To my surprise, the x-rays, the tests, everything came back fine from the doctor. Nothing was broken or slipped or out of place. He referred me to the physical therapist. After about ten minutes, she found the source for all the pain over all those years. “Here,” she said, “this little muscle right here (on the right side of the small of my back) is not as strong as the muscle on the other side of your back. Because one is stronger than the other, it’s causing some strain on all the other parts of your back.” “All we need to do,” she said, “is work on some exercise that will strengthen that little muscle and it will balance out.”
That little muscle.
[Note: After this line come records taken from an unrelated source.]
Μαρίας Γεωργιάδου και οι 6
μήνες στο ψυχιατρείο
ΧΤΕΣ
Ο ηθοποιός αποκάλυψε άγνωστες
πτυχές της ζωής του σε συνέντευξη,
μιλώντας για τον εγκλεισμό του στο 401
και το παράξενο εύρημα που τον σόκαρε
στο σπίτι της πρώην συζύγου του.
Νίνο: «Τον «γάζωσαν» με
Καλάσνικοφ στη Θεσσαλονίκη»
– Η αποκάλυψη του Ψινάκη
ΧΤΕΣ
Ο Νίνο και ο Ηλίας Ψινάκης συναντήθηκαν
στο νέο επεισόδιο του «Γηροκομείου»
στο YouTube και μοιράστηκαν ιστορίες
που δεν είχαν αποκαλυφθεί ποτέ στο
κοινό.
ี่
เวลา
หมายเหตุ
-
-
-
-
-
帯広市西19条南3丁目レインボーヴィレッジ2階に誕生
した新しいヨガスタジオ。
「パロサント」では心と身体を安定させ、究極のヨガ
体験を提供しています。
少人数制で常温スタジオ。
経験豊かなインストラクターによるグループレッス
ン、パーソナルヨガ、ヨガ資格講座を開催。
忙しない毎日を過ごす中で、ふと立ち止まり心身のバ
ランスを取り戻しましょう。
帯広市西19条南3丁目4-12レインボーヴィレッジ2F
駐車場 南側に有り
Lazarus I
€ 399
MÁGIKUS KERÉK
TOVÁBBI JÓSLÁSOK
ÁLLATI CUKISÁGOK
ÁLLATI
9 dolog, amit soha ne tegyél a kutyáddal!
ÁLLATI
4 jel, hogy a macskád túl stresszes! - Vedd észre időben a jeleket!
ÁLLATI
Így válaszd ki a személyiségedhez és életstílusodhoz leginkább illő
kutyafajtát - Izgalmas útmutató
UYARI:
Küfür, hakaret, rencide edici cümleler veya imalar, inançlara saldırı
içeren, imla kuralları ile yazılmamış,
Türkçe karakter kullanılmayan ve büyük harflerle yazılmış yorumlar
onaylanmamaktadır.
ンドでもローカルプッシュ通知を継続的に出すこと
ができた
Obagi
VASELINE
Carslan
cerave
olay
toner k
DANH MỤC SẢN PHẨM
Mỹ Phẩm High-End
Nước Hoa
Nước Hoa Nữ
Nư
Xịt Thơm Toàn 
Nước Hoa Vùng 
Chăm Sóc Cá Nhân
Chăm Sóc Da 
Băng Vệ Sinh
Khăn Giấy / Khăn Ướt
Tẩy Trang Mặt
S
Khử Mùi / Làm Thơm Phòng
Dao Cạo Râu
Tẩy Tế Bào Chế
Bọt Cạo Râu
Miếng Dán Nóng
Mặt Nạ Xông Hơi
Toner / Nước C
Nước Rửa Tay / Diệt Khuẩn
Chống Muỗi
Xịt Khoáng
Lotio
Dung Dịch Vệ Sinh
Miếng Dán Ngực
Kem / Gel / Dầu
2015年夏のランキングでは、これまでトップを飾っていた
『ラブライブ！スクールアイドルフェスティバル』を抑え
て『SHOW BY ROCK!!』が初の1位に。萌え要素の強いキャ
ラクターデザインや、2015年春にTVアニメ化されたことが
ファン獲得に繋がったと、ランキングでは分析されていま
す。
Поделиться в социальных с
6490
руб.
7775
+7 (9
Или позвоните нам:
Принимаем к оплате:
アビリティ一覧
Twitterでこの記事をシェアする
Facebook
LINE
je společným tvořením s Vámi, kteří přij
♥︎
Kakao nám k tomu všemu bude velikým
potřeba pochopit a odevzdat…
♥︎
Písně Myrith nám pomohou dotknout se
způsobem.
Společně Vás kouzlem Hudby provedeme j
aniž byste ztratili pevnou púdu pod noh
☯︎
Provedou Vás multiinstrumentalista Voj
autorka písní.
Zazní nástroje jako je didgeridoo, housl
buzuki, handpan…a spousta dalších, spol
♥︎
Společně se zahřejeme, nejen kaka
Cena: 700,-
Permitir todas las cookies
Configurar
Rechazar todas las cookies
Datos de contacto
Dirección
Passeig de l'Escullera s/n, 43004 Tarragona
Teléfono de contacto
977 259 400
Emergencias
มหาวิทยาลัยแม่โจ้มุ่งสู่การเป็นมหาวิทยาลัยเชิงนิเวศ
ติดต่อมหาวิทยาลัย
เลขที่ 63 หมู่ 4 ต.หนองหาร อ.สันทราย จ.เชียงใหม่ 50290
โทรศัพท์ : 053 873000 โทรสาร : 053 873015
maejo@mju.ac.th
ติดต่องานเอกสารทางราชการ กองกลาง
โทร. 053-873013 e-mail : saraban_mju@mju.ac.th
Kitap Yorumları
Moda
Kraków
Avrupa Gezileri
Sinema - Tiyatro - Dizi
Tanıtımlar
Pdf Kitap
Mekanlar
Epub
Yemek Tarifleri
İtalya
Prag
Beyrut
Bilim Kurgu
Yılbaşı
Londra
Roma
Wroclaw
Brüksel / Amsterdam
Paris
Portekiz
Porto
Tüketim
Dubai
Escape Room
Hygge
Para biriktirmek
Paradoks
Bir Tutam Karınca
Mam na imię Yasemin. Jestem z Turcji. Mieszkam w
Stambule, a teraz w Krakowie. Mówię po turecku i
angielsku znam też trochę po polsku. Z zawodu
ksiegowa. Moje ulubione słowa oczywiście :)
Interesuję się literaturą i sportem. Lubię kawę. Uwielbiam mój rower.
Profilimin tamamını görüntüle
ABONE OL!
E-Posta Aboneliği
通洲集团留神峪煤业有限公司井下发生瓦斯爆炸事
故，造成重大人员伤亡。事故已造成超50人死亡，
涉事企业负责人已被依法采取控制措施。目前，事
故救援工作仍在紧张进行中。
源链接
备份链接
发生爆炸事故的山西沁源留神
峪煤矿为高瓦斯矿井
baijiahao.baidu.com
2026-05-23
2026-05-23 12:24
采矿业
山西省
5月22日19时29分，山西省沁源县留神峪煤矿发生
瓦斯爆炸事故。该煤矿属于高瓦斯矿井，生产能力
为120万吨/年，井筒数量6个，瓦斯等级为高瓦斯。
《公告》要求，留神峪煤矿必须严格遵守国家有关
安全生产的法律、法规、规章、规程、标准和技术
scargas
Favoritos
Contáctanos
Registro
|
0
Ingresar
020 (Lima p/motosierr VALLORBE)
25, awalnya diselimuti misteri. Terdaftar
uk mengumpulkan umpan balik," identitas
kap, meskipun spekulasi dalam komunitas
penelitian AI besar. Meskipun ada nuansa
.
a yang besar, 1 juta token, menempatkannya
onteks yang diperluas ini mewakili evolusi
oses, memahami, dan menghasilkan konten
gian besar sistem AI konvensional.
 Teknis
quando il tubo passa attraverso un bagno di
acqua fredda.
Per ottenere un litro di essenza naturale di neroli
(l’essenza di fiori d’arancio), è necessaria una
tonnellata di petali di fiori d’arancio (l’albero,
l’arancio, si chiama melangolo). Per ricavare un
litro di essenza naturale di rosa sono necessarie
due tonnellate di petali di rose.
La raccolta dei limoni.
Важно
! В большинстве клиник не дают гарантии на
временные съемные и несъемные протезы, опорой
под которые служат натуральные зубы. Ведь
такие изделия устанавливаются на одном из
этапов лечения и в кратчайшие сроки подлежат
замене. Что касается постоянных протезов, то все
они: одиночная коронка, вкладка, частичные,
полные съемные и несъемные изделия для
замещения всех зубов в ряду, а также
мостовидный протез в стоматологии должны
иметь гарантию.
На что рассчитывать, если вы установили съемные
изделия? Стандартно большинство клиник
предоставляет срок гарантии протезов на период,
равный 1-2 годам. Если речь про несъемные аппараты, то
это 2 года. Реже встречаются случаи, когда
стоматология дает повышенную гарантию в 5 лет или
THAT…was all we needed to focus on. I didn’t believe her. But sure enough, after about four sessions, she was right. The pain went away. And not only did the pain go away but so much of my life seemed to get better after that. I was no longer tired all the time – I was actually getting good sleep now because I wasn’t in so much pain. Because I was no longer tired all the time, I had more energy for other things in life. I found myself walking more places and then eventually even going on runs again. Pretty soon I found myself with enough energy and resolve to join a gym. All because I took the time to help correct a little muscular imbalance in my back.
Spiritual lessons abound. The great spiritualist, Parker Palmer, said, “Before I can tell my life what I’m going to do with it, I must to listen to my life telling me who I am.” I think the same is true for our bodies. Before we can tell our bodies what we’re going to do with them, we must listen to them telling us who we are and what we need to do. If I had paused to listen to my body instead of telling it what to do, I might have discovered the source of the pain sooner. I might have been able to take care of it better and to avoid behaviors that were making it worse. So, too, with the people God has entrusted us to care for. Maybe we ought to do more listening and less telling.
Second lesson: We’d do well to pay more attention to parts of the body that are suffering, no matter how small. I can’t believe that such a small little muscle could be the source of so much pain. And yet, when I started to listen to what it was telling me and started doing the things that would help it heal, how much relief it brought to the suffering of the rest of my body! St. Paul said it best: “The members of the body that seem to be weaker are indispensable…God has so arranged the body, giving greater honor to the inferior member” (1 Corinthians 12:22-24). What if we started caring for the parts of the body (or the Body of Christ) that are suffering the most? What healing might it bring to the rest of the body?
Finally, I know we’ve heard this all before but dear friends we have to take care of ourselves! For years, I’ve lived unknowingly as a Greek dualist – as though my mind and spirit were separate from my physical being. One of the greatest and hardest lessons that has come out of this is how interconnected my spirit is to my mind and my body. By taking care of my body I am also taking care of my spirit. With a better body and a better spirit, I am able to better care for those with whom God has called me to minister.